For the past few years I’ve been working with a fairly large ASP .NET web application. The app began its life as Classic ASP and was later ported to ASP .NET web forms written in VB .NET. Over the years the language preference of the development team shifted and we started finding ways to leverage C# alongside the existing VB .NET web forms project. This shift lead to a collection of class libraries, Windows services, and assorted utilities written in C# that were built up around the aging VB .NET code base. We found ways to push a lot of code out of the VB .NET web forms project, but still found ourselves having to add or edit code in the VB .NET project often enough to make it painful. In addition, building our main solution containing the VB .NET web forms project and our various C# class libraries took forever, apparently because Visual Studio didn’t like our mixed-language projects. During our first annual DevCon (a yearly week-long meeting of our distributed team) in early 2011 we identified the presence of VB .NET as our primary source of pain on the development team and committed ourselves to eliminating it.

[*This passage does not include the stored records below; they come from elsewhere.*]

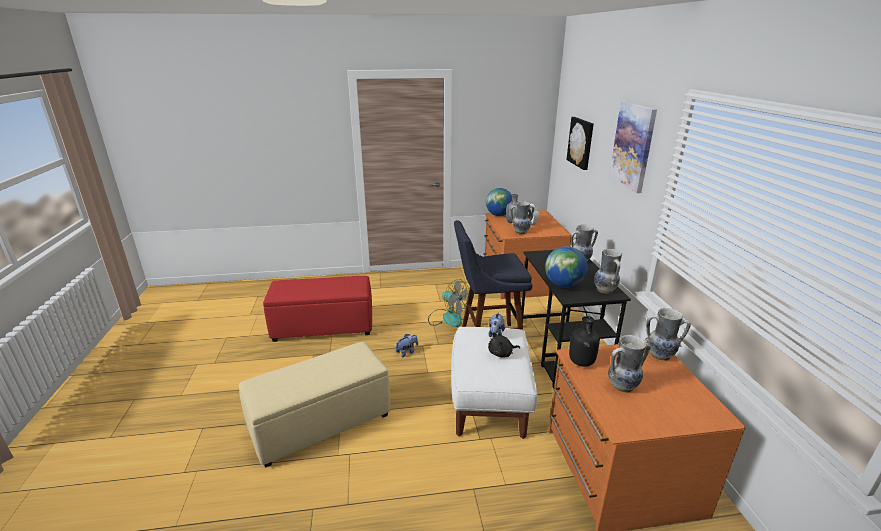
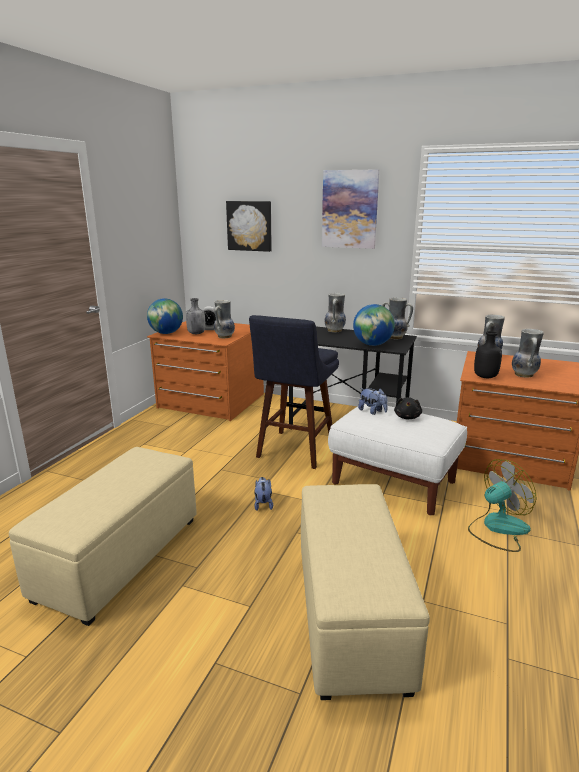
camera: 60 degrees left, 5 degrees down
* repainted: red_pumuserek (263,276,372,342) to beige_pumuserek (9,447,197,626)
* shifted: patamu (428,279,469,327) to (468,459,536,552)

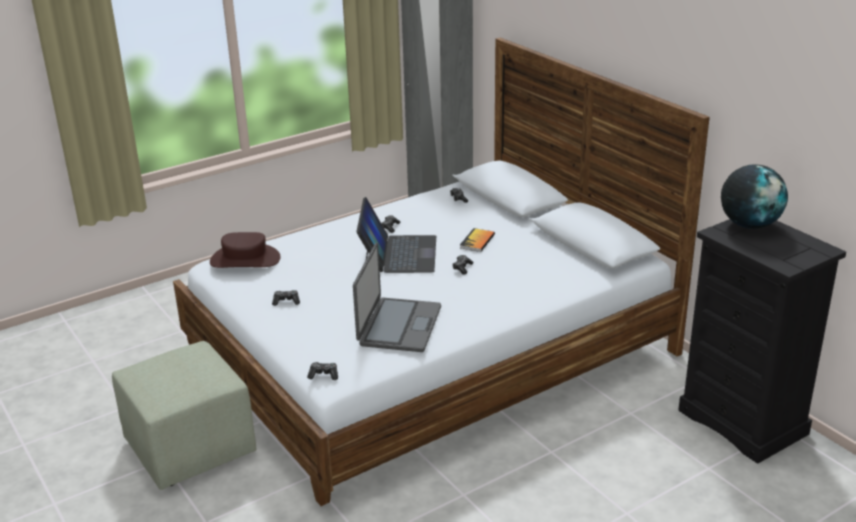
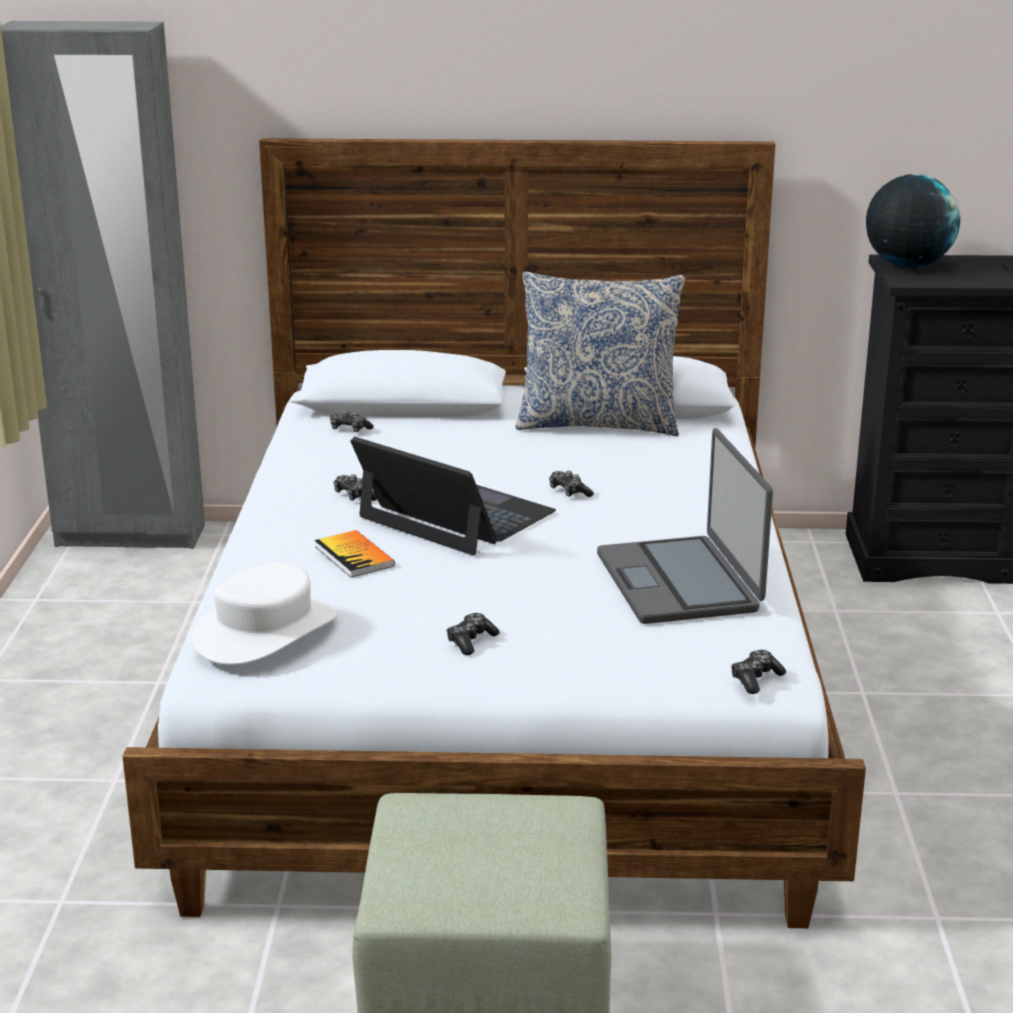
camera: 55 degrees left, 5 degrees down
* repainted: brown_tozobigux (210,232,280,268) to white_tozobigux (192,562,337,665)
* shifted: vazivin (460,228,495,252) to (315,530,395,577)
* new: vamunal (516,272,685,436)
* rotated: dagagifi (353,243,441,352) = (597,428,773,624) 150 degrees counterclockwise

While the majority of this post will be focused on how the conversion was done I think it’s important to briefly talk about why we did it. Taking a large and stable codebase and changing the language it’s written in might seem foolhardy. At a past job I had explicitly decided against converting a much newer and smaller VB .NET application to C# based solely on the fact that it didn’t add any value for our users. I was working as a contractor at the time and couldn’t tell our client that we wanted to spend 2-3 weeks doing a “re-write” that wasn’t going to add any of the new features that were needed. At my current job, however, we strive to devote a portion of our development time each sprint toward eliminating developer pain. We understand that alleviating this pain may not immediately add value to our product, but it will increase productivity and reduce attrition in the future. Some teams use the term “technical debt” when referring to the painful areas of their codebase and recognize that, just like any debt, it’s most cost effective to pay it off quickly.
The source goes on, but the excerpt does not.